After another bumpy interlude, we stopped for a…er, refreshment break, and while he was out in the weeds, David spotted a chameleon. David and I wanted to see if it would turn blue, like our Landrover, but when I started toward the car with it, our driver panicked. Apparently, Africans here don’t like chameleons any more than they do in West Africa. David and I consoled ourselves by putting the little two-toed lizard on a tree and watching it turn red.

We got back in our martini shaker and continued, eventually reaching paved road. After an interminable period, we broke for lunch at the place we’d stopped on our outward trip. After lunch, we went on to the equator, where we stopped at the shop we’d stopped at before. We’d noticed that there three basins with “Did You Know?” on them, and David had heard that water would go down them in different directions (clockwise or counterclockwise) depending on whether we were on the north or south side of the equator. This was too much to go untested, so we tested it. Sure enough, water went down clockwise in the north basin, counterclockwise in the south and pretty much straight down the equator basin. I can hardly believe that 20 yards of distance would make such a difference, but I saw it myself.

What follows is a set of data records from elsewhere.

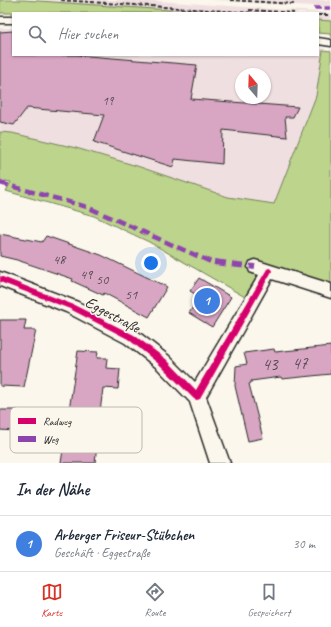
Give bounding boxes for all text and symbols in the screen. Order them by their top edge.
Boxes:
search box [12,12,319,56]
icon: search [26,23,48,45]
text: Hier suchen [58,25,118,44]
north arrow [235,68,271,104]
house number: 19 [103,93,115,109]
house number: 48 [53,251,67,268]
your location [141,253,161,273]
house number: 49 [80,266,94,283]
house number: 50 [96,271,110,288]
house number: 51 [125,286,138,303]
pin: 1 [194,286,220,316]
street label: Eggestraße [82,292,145,339]
house number: 47 [292,353,309,374]
house number: 43 [262,354,279,375]
legend [10,407,142,453]
text: Radweg [43,414,72,428]
text: Weg [43,432,60,446]
text: In der Nähe [16,479,89,500]
text: Arberger Friseur-Stübchen [54,526,194,545]
text: 1 [26,536,32,552]
text: 30 m [293,536,315,552]
text: Geschäft · Eggestraße [54,545,150,561]
tab: Karte [41,581,63,619]
tab: Route [144,581,166,619]
tab: Gespeichert [247,581,290,619]

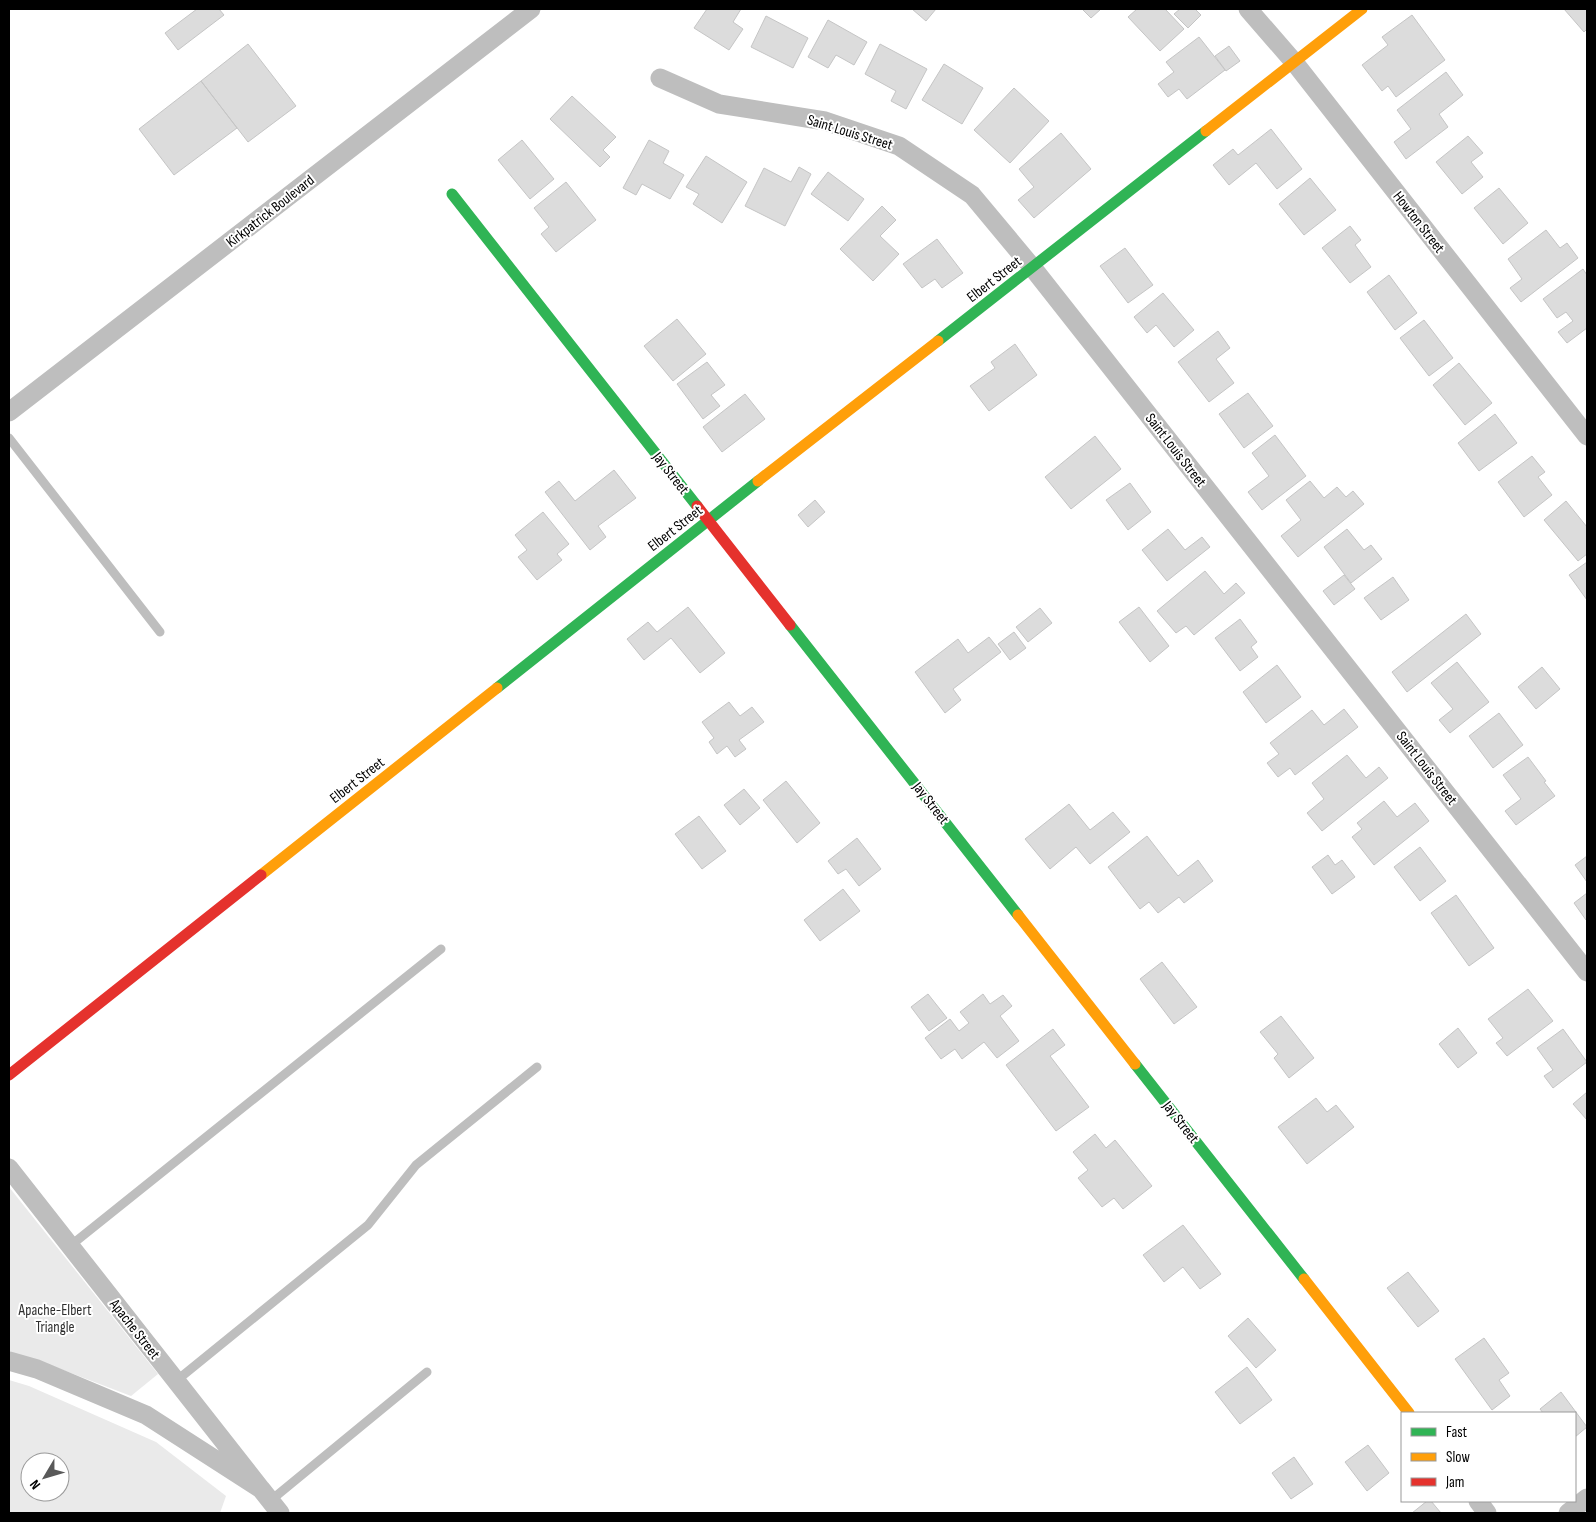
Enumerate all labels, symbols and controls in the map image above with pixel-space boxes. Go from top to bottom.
street label: Saint Louis Street [805,110,895,155]
street label: Kirkpatrick Boulevard [222,171,318,252]
street label: Howton Street [1389,188,1449,257]
street label: Elbert Street [963,252,1026,307]
street label: Saint Louis Street [1141,410,1211,491]
street label: Jay Street [648,448,693,499]
street label: Elbert Street [644,501,707,556]
street label: Saint Louis Street [1392,728,1462,809]
street label: Elbert Street [326,753,389,808]
street label: Jay Street [908,778,953,829]
street label: Jay Street [1158,1097,1203,1148]
street label: Apache Street [105,1295,164,1364]
park label: Apache-Elbert Triangle [18,1301,92,1337]
legend [1401,1412,1576,1502]
text: Fast [1446,1423,1468,1442]
text: Slow [1446,1448,1470,1467]
north arrow [20,1452,70,1502]
text: Jam [1445,1473,1464,1492]
text: N [26,1477,44,1493]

As we continued on down the road, we could see that the day was starting to move into evening. Birds were getting more active, and I saw a few birds flying over that looked like big turacoes. Our driver finally pulled over at a place with a lot of the birds in a tree, and we got a really good look at a Great Blue Turaco. Fantastic.

After 10 hours of travel, we entered Kampala as the sun was setting. The part of town we went through was hugely active – people waiting for minibuses in the middle of a big, colorful market. The road went from paved to unpaved/potholed and back to paved, and the driver told us that the MP from the district with the unpaved section was a vocal critic of the government; the lack of pavement was punishment for his lack of cooperation. “There is a lot of politics in this road,” Josef said.

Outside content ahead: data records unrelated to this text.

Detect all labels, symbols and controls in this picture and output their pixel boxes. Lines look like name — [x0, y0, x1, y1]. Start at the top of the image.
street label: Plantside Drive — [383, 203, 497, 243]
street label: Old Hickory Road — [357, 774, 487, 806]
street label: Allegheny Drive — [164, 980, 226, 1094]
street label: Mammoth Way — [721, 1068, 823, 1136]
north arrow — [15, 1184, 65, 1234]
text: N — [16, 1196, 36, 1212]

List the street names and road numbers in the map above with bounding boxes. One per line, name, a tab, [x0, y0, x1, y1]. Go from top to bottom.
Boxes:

We drove in the dark to Entebbe, where we joined Bush I, Bill Clinton, and Bush II in staying at the Botanical Royal Hotel. Clinton had apparently been popular in Uganda because we had seen things like Hillary pizza on menus before; at this hotel, the penthouse was called the Clinton Suite. We didn’t stay in that suite, but I was happy that, after 10-1/2 hours on the road, I slept on the most comfortable mattress I’ve slept on in Africa.